In the module 5 of intro to business analytics , data analytics and data science can you please provide me with more examples regarding the topics exclusively in data science and data analytics and also exclusively for data analytics .
Thanks for reaching out.
Hopefully, the following reply will explain the concepts further.
Data Analytics – think of it as combination of mathematical skills/quantitative methods and quantitative data, excluding any business concept. You don’t need to understand precisely what Digital signal processing is about; it is enough to remember it involves computations and predictions about future behaviour of signal, using the available quantitative data (which is, again, about the signal). There’s no business context here.
Data Science – it is analogous, however its applicability is not as general as the one of Data Analytics (as you pointed out). Thus, it concentrates on a smaller set of quantitative methods. Today, to this term, almost always a business connotation is attached. However, since it is almost always, here’s an exception: Optimization of drilling operations. In this discipline, the quantitative methods for Data Science, as opposed to Data Analytics have been used (yes, the same methods can be considered to be part of Data Analytics, but they are referred to as Data Science today.

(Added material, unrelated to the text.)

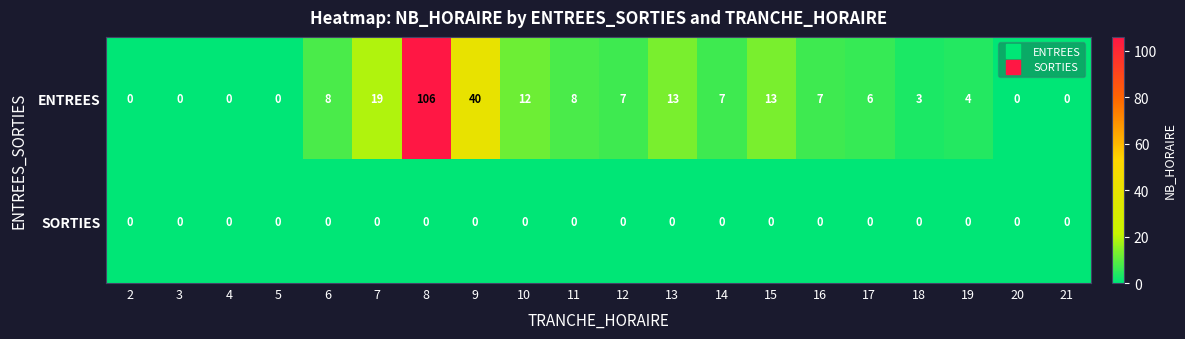

The value of SORTIES at 6 is 0. True or false?

True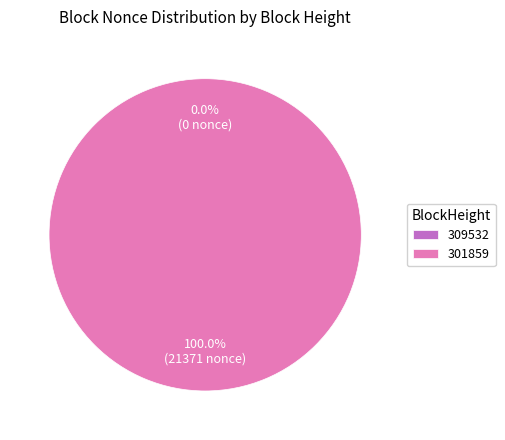

Which has a higher value, 301859 or 309532?

301859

We could only wish every method could fall in its own category in our diagram, but this is not the case. So, we prefer exposing the truth by categorizing the way these terms are used today rather than re-organizing everything).

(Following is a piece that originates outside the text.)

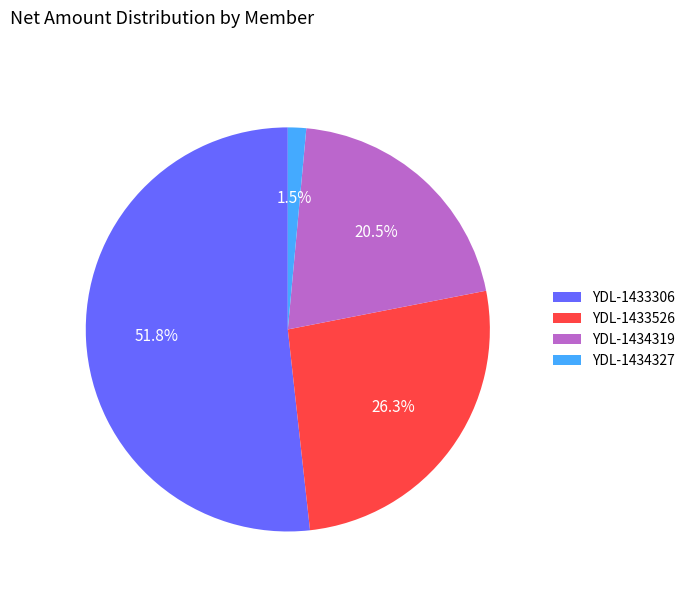

Is there any slice that represents more than half of the pie?

Yes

Finally, to the left of Optimization of drilling operations, you could see Data Science tools/methods applied within the context of business.
At this point, I wouldn’t worry more about these distinctions. I am sure that as you proceed with the course, many things will become clearer.
Hope this helps.
so basically what was earlier called as data analytics simply can come under data science today ?
Not exactly. Part of what used to be called ‘data mining’ is called ‘data science’ today. Rather, you can say that ‘data science’ involves many ‘data analytics’ tools, while adding business context to them.